Action item: Scan the data below and copy each line where "that" occurs.

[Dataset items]
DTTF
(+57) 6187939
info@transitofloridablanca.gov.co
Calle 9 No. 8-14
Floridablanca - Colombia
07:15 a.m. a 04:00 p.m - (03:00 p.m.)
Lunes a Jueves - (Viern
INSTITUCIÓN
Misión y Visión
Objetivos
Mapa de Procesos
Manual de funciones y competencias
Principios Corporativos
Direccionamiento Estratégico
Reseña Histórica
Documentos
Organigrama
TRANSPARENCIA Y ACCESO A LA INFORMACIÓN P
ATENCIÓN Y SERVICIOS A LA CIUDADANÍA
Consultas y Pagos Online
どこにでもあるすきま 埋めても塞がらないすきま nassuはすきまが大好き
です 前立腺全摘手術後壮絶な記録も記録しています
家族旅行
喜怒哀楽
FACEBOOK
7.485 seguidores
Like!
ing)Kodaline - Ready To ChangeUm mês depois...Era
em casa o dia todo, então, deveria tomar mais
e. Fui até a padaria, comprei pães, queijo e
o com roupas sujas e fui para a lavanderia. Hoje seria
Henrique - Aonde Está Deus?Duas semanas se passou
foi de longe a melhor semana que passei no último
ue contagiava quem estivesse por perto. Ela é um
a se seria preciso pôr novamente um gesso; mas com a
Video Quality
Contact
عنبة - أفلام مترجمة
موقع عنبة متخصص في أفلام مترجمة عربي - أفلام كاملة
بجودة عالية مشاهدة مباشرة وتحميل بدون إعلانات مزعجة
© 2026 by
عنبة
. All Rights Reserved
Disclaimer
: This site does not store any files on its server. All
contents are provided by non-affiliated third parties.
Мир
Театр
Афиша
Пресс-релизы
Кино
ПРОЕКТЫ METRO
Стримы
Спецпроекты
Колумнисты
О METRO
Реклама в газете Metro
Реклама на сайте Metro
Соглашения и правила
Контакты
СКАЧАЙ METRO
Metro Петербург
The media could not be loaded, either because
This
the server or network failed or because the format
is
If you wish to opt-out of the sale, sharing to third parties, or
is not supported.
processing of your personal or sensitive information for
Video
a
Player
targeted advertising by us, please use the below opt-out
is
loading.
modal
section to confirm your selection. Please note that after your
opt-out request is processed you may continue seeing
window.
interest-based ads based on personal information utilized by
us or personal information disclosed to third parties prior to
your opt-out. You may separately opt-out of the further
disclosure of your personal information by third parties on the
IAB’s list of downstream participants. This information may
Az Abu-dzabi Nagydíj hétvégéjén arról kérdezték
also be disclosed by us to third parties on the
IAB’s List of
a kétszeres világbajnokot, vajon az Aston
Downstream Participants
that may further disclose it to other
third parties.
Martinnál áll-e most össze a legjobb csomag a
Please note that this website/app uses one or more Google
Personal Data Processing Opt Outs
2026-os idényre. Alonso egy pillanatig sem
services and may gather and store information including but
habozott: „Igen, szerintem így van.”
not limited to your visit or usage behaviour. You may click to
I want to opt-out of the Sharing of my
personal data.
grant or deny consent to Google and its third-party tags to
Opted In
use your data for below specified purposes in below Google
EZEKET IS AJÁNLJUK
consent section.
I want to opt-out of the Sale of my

--

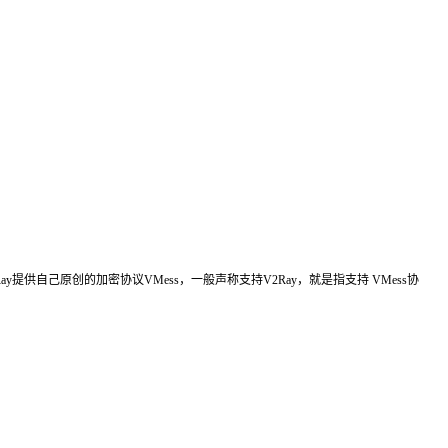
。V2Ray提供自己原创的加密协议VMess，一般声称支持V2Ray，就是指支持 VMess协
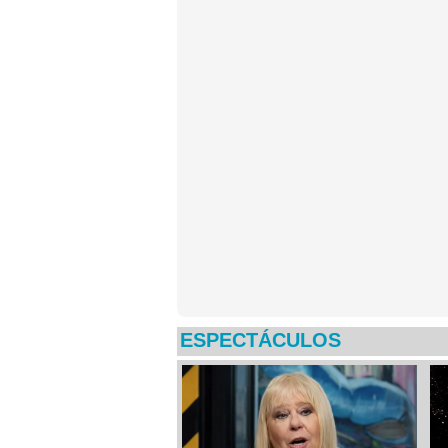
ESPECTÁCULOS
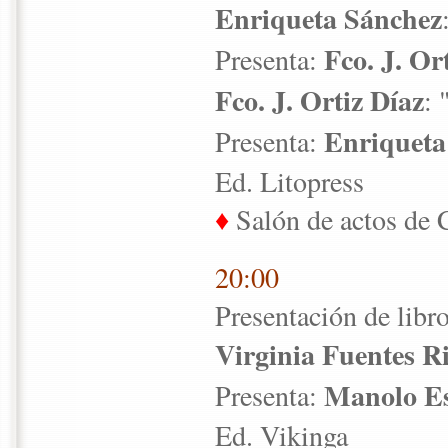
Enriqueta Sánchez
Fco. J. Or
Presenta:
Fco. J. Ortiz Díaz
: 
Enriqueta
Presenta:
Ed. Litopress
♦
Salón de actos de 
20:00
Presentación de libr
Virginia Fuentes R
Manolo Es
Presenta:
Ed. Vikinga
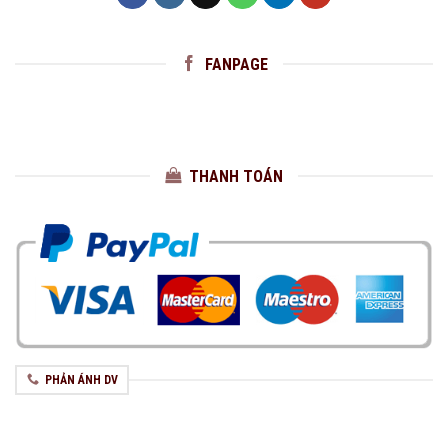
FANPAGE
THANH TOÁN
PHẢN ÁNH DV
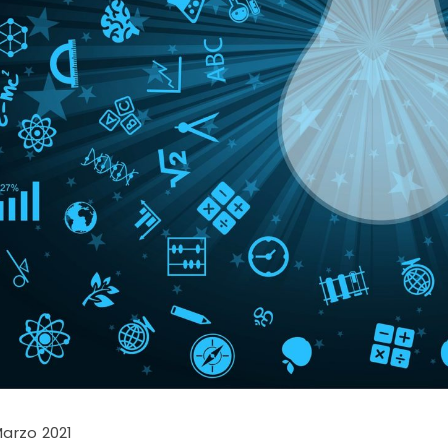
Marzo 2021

Response to the task:
section to confirm your selection. Please note that after your
that may further disclose it to other
Please note that this website/app uses one or more Google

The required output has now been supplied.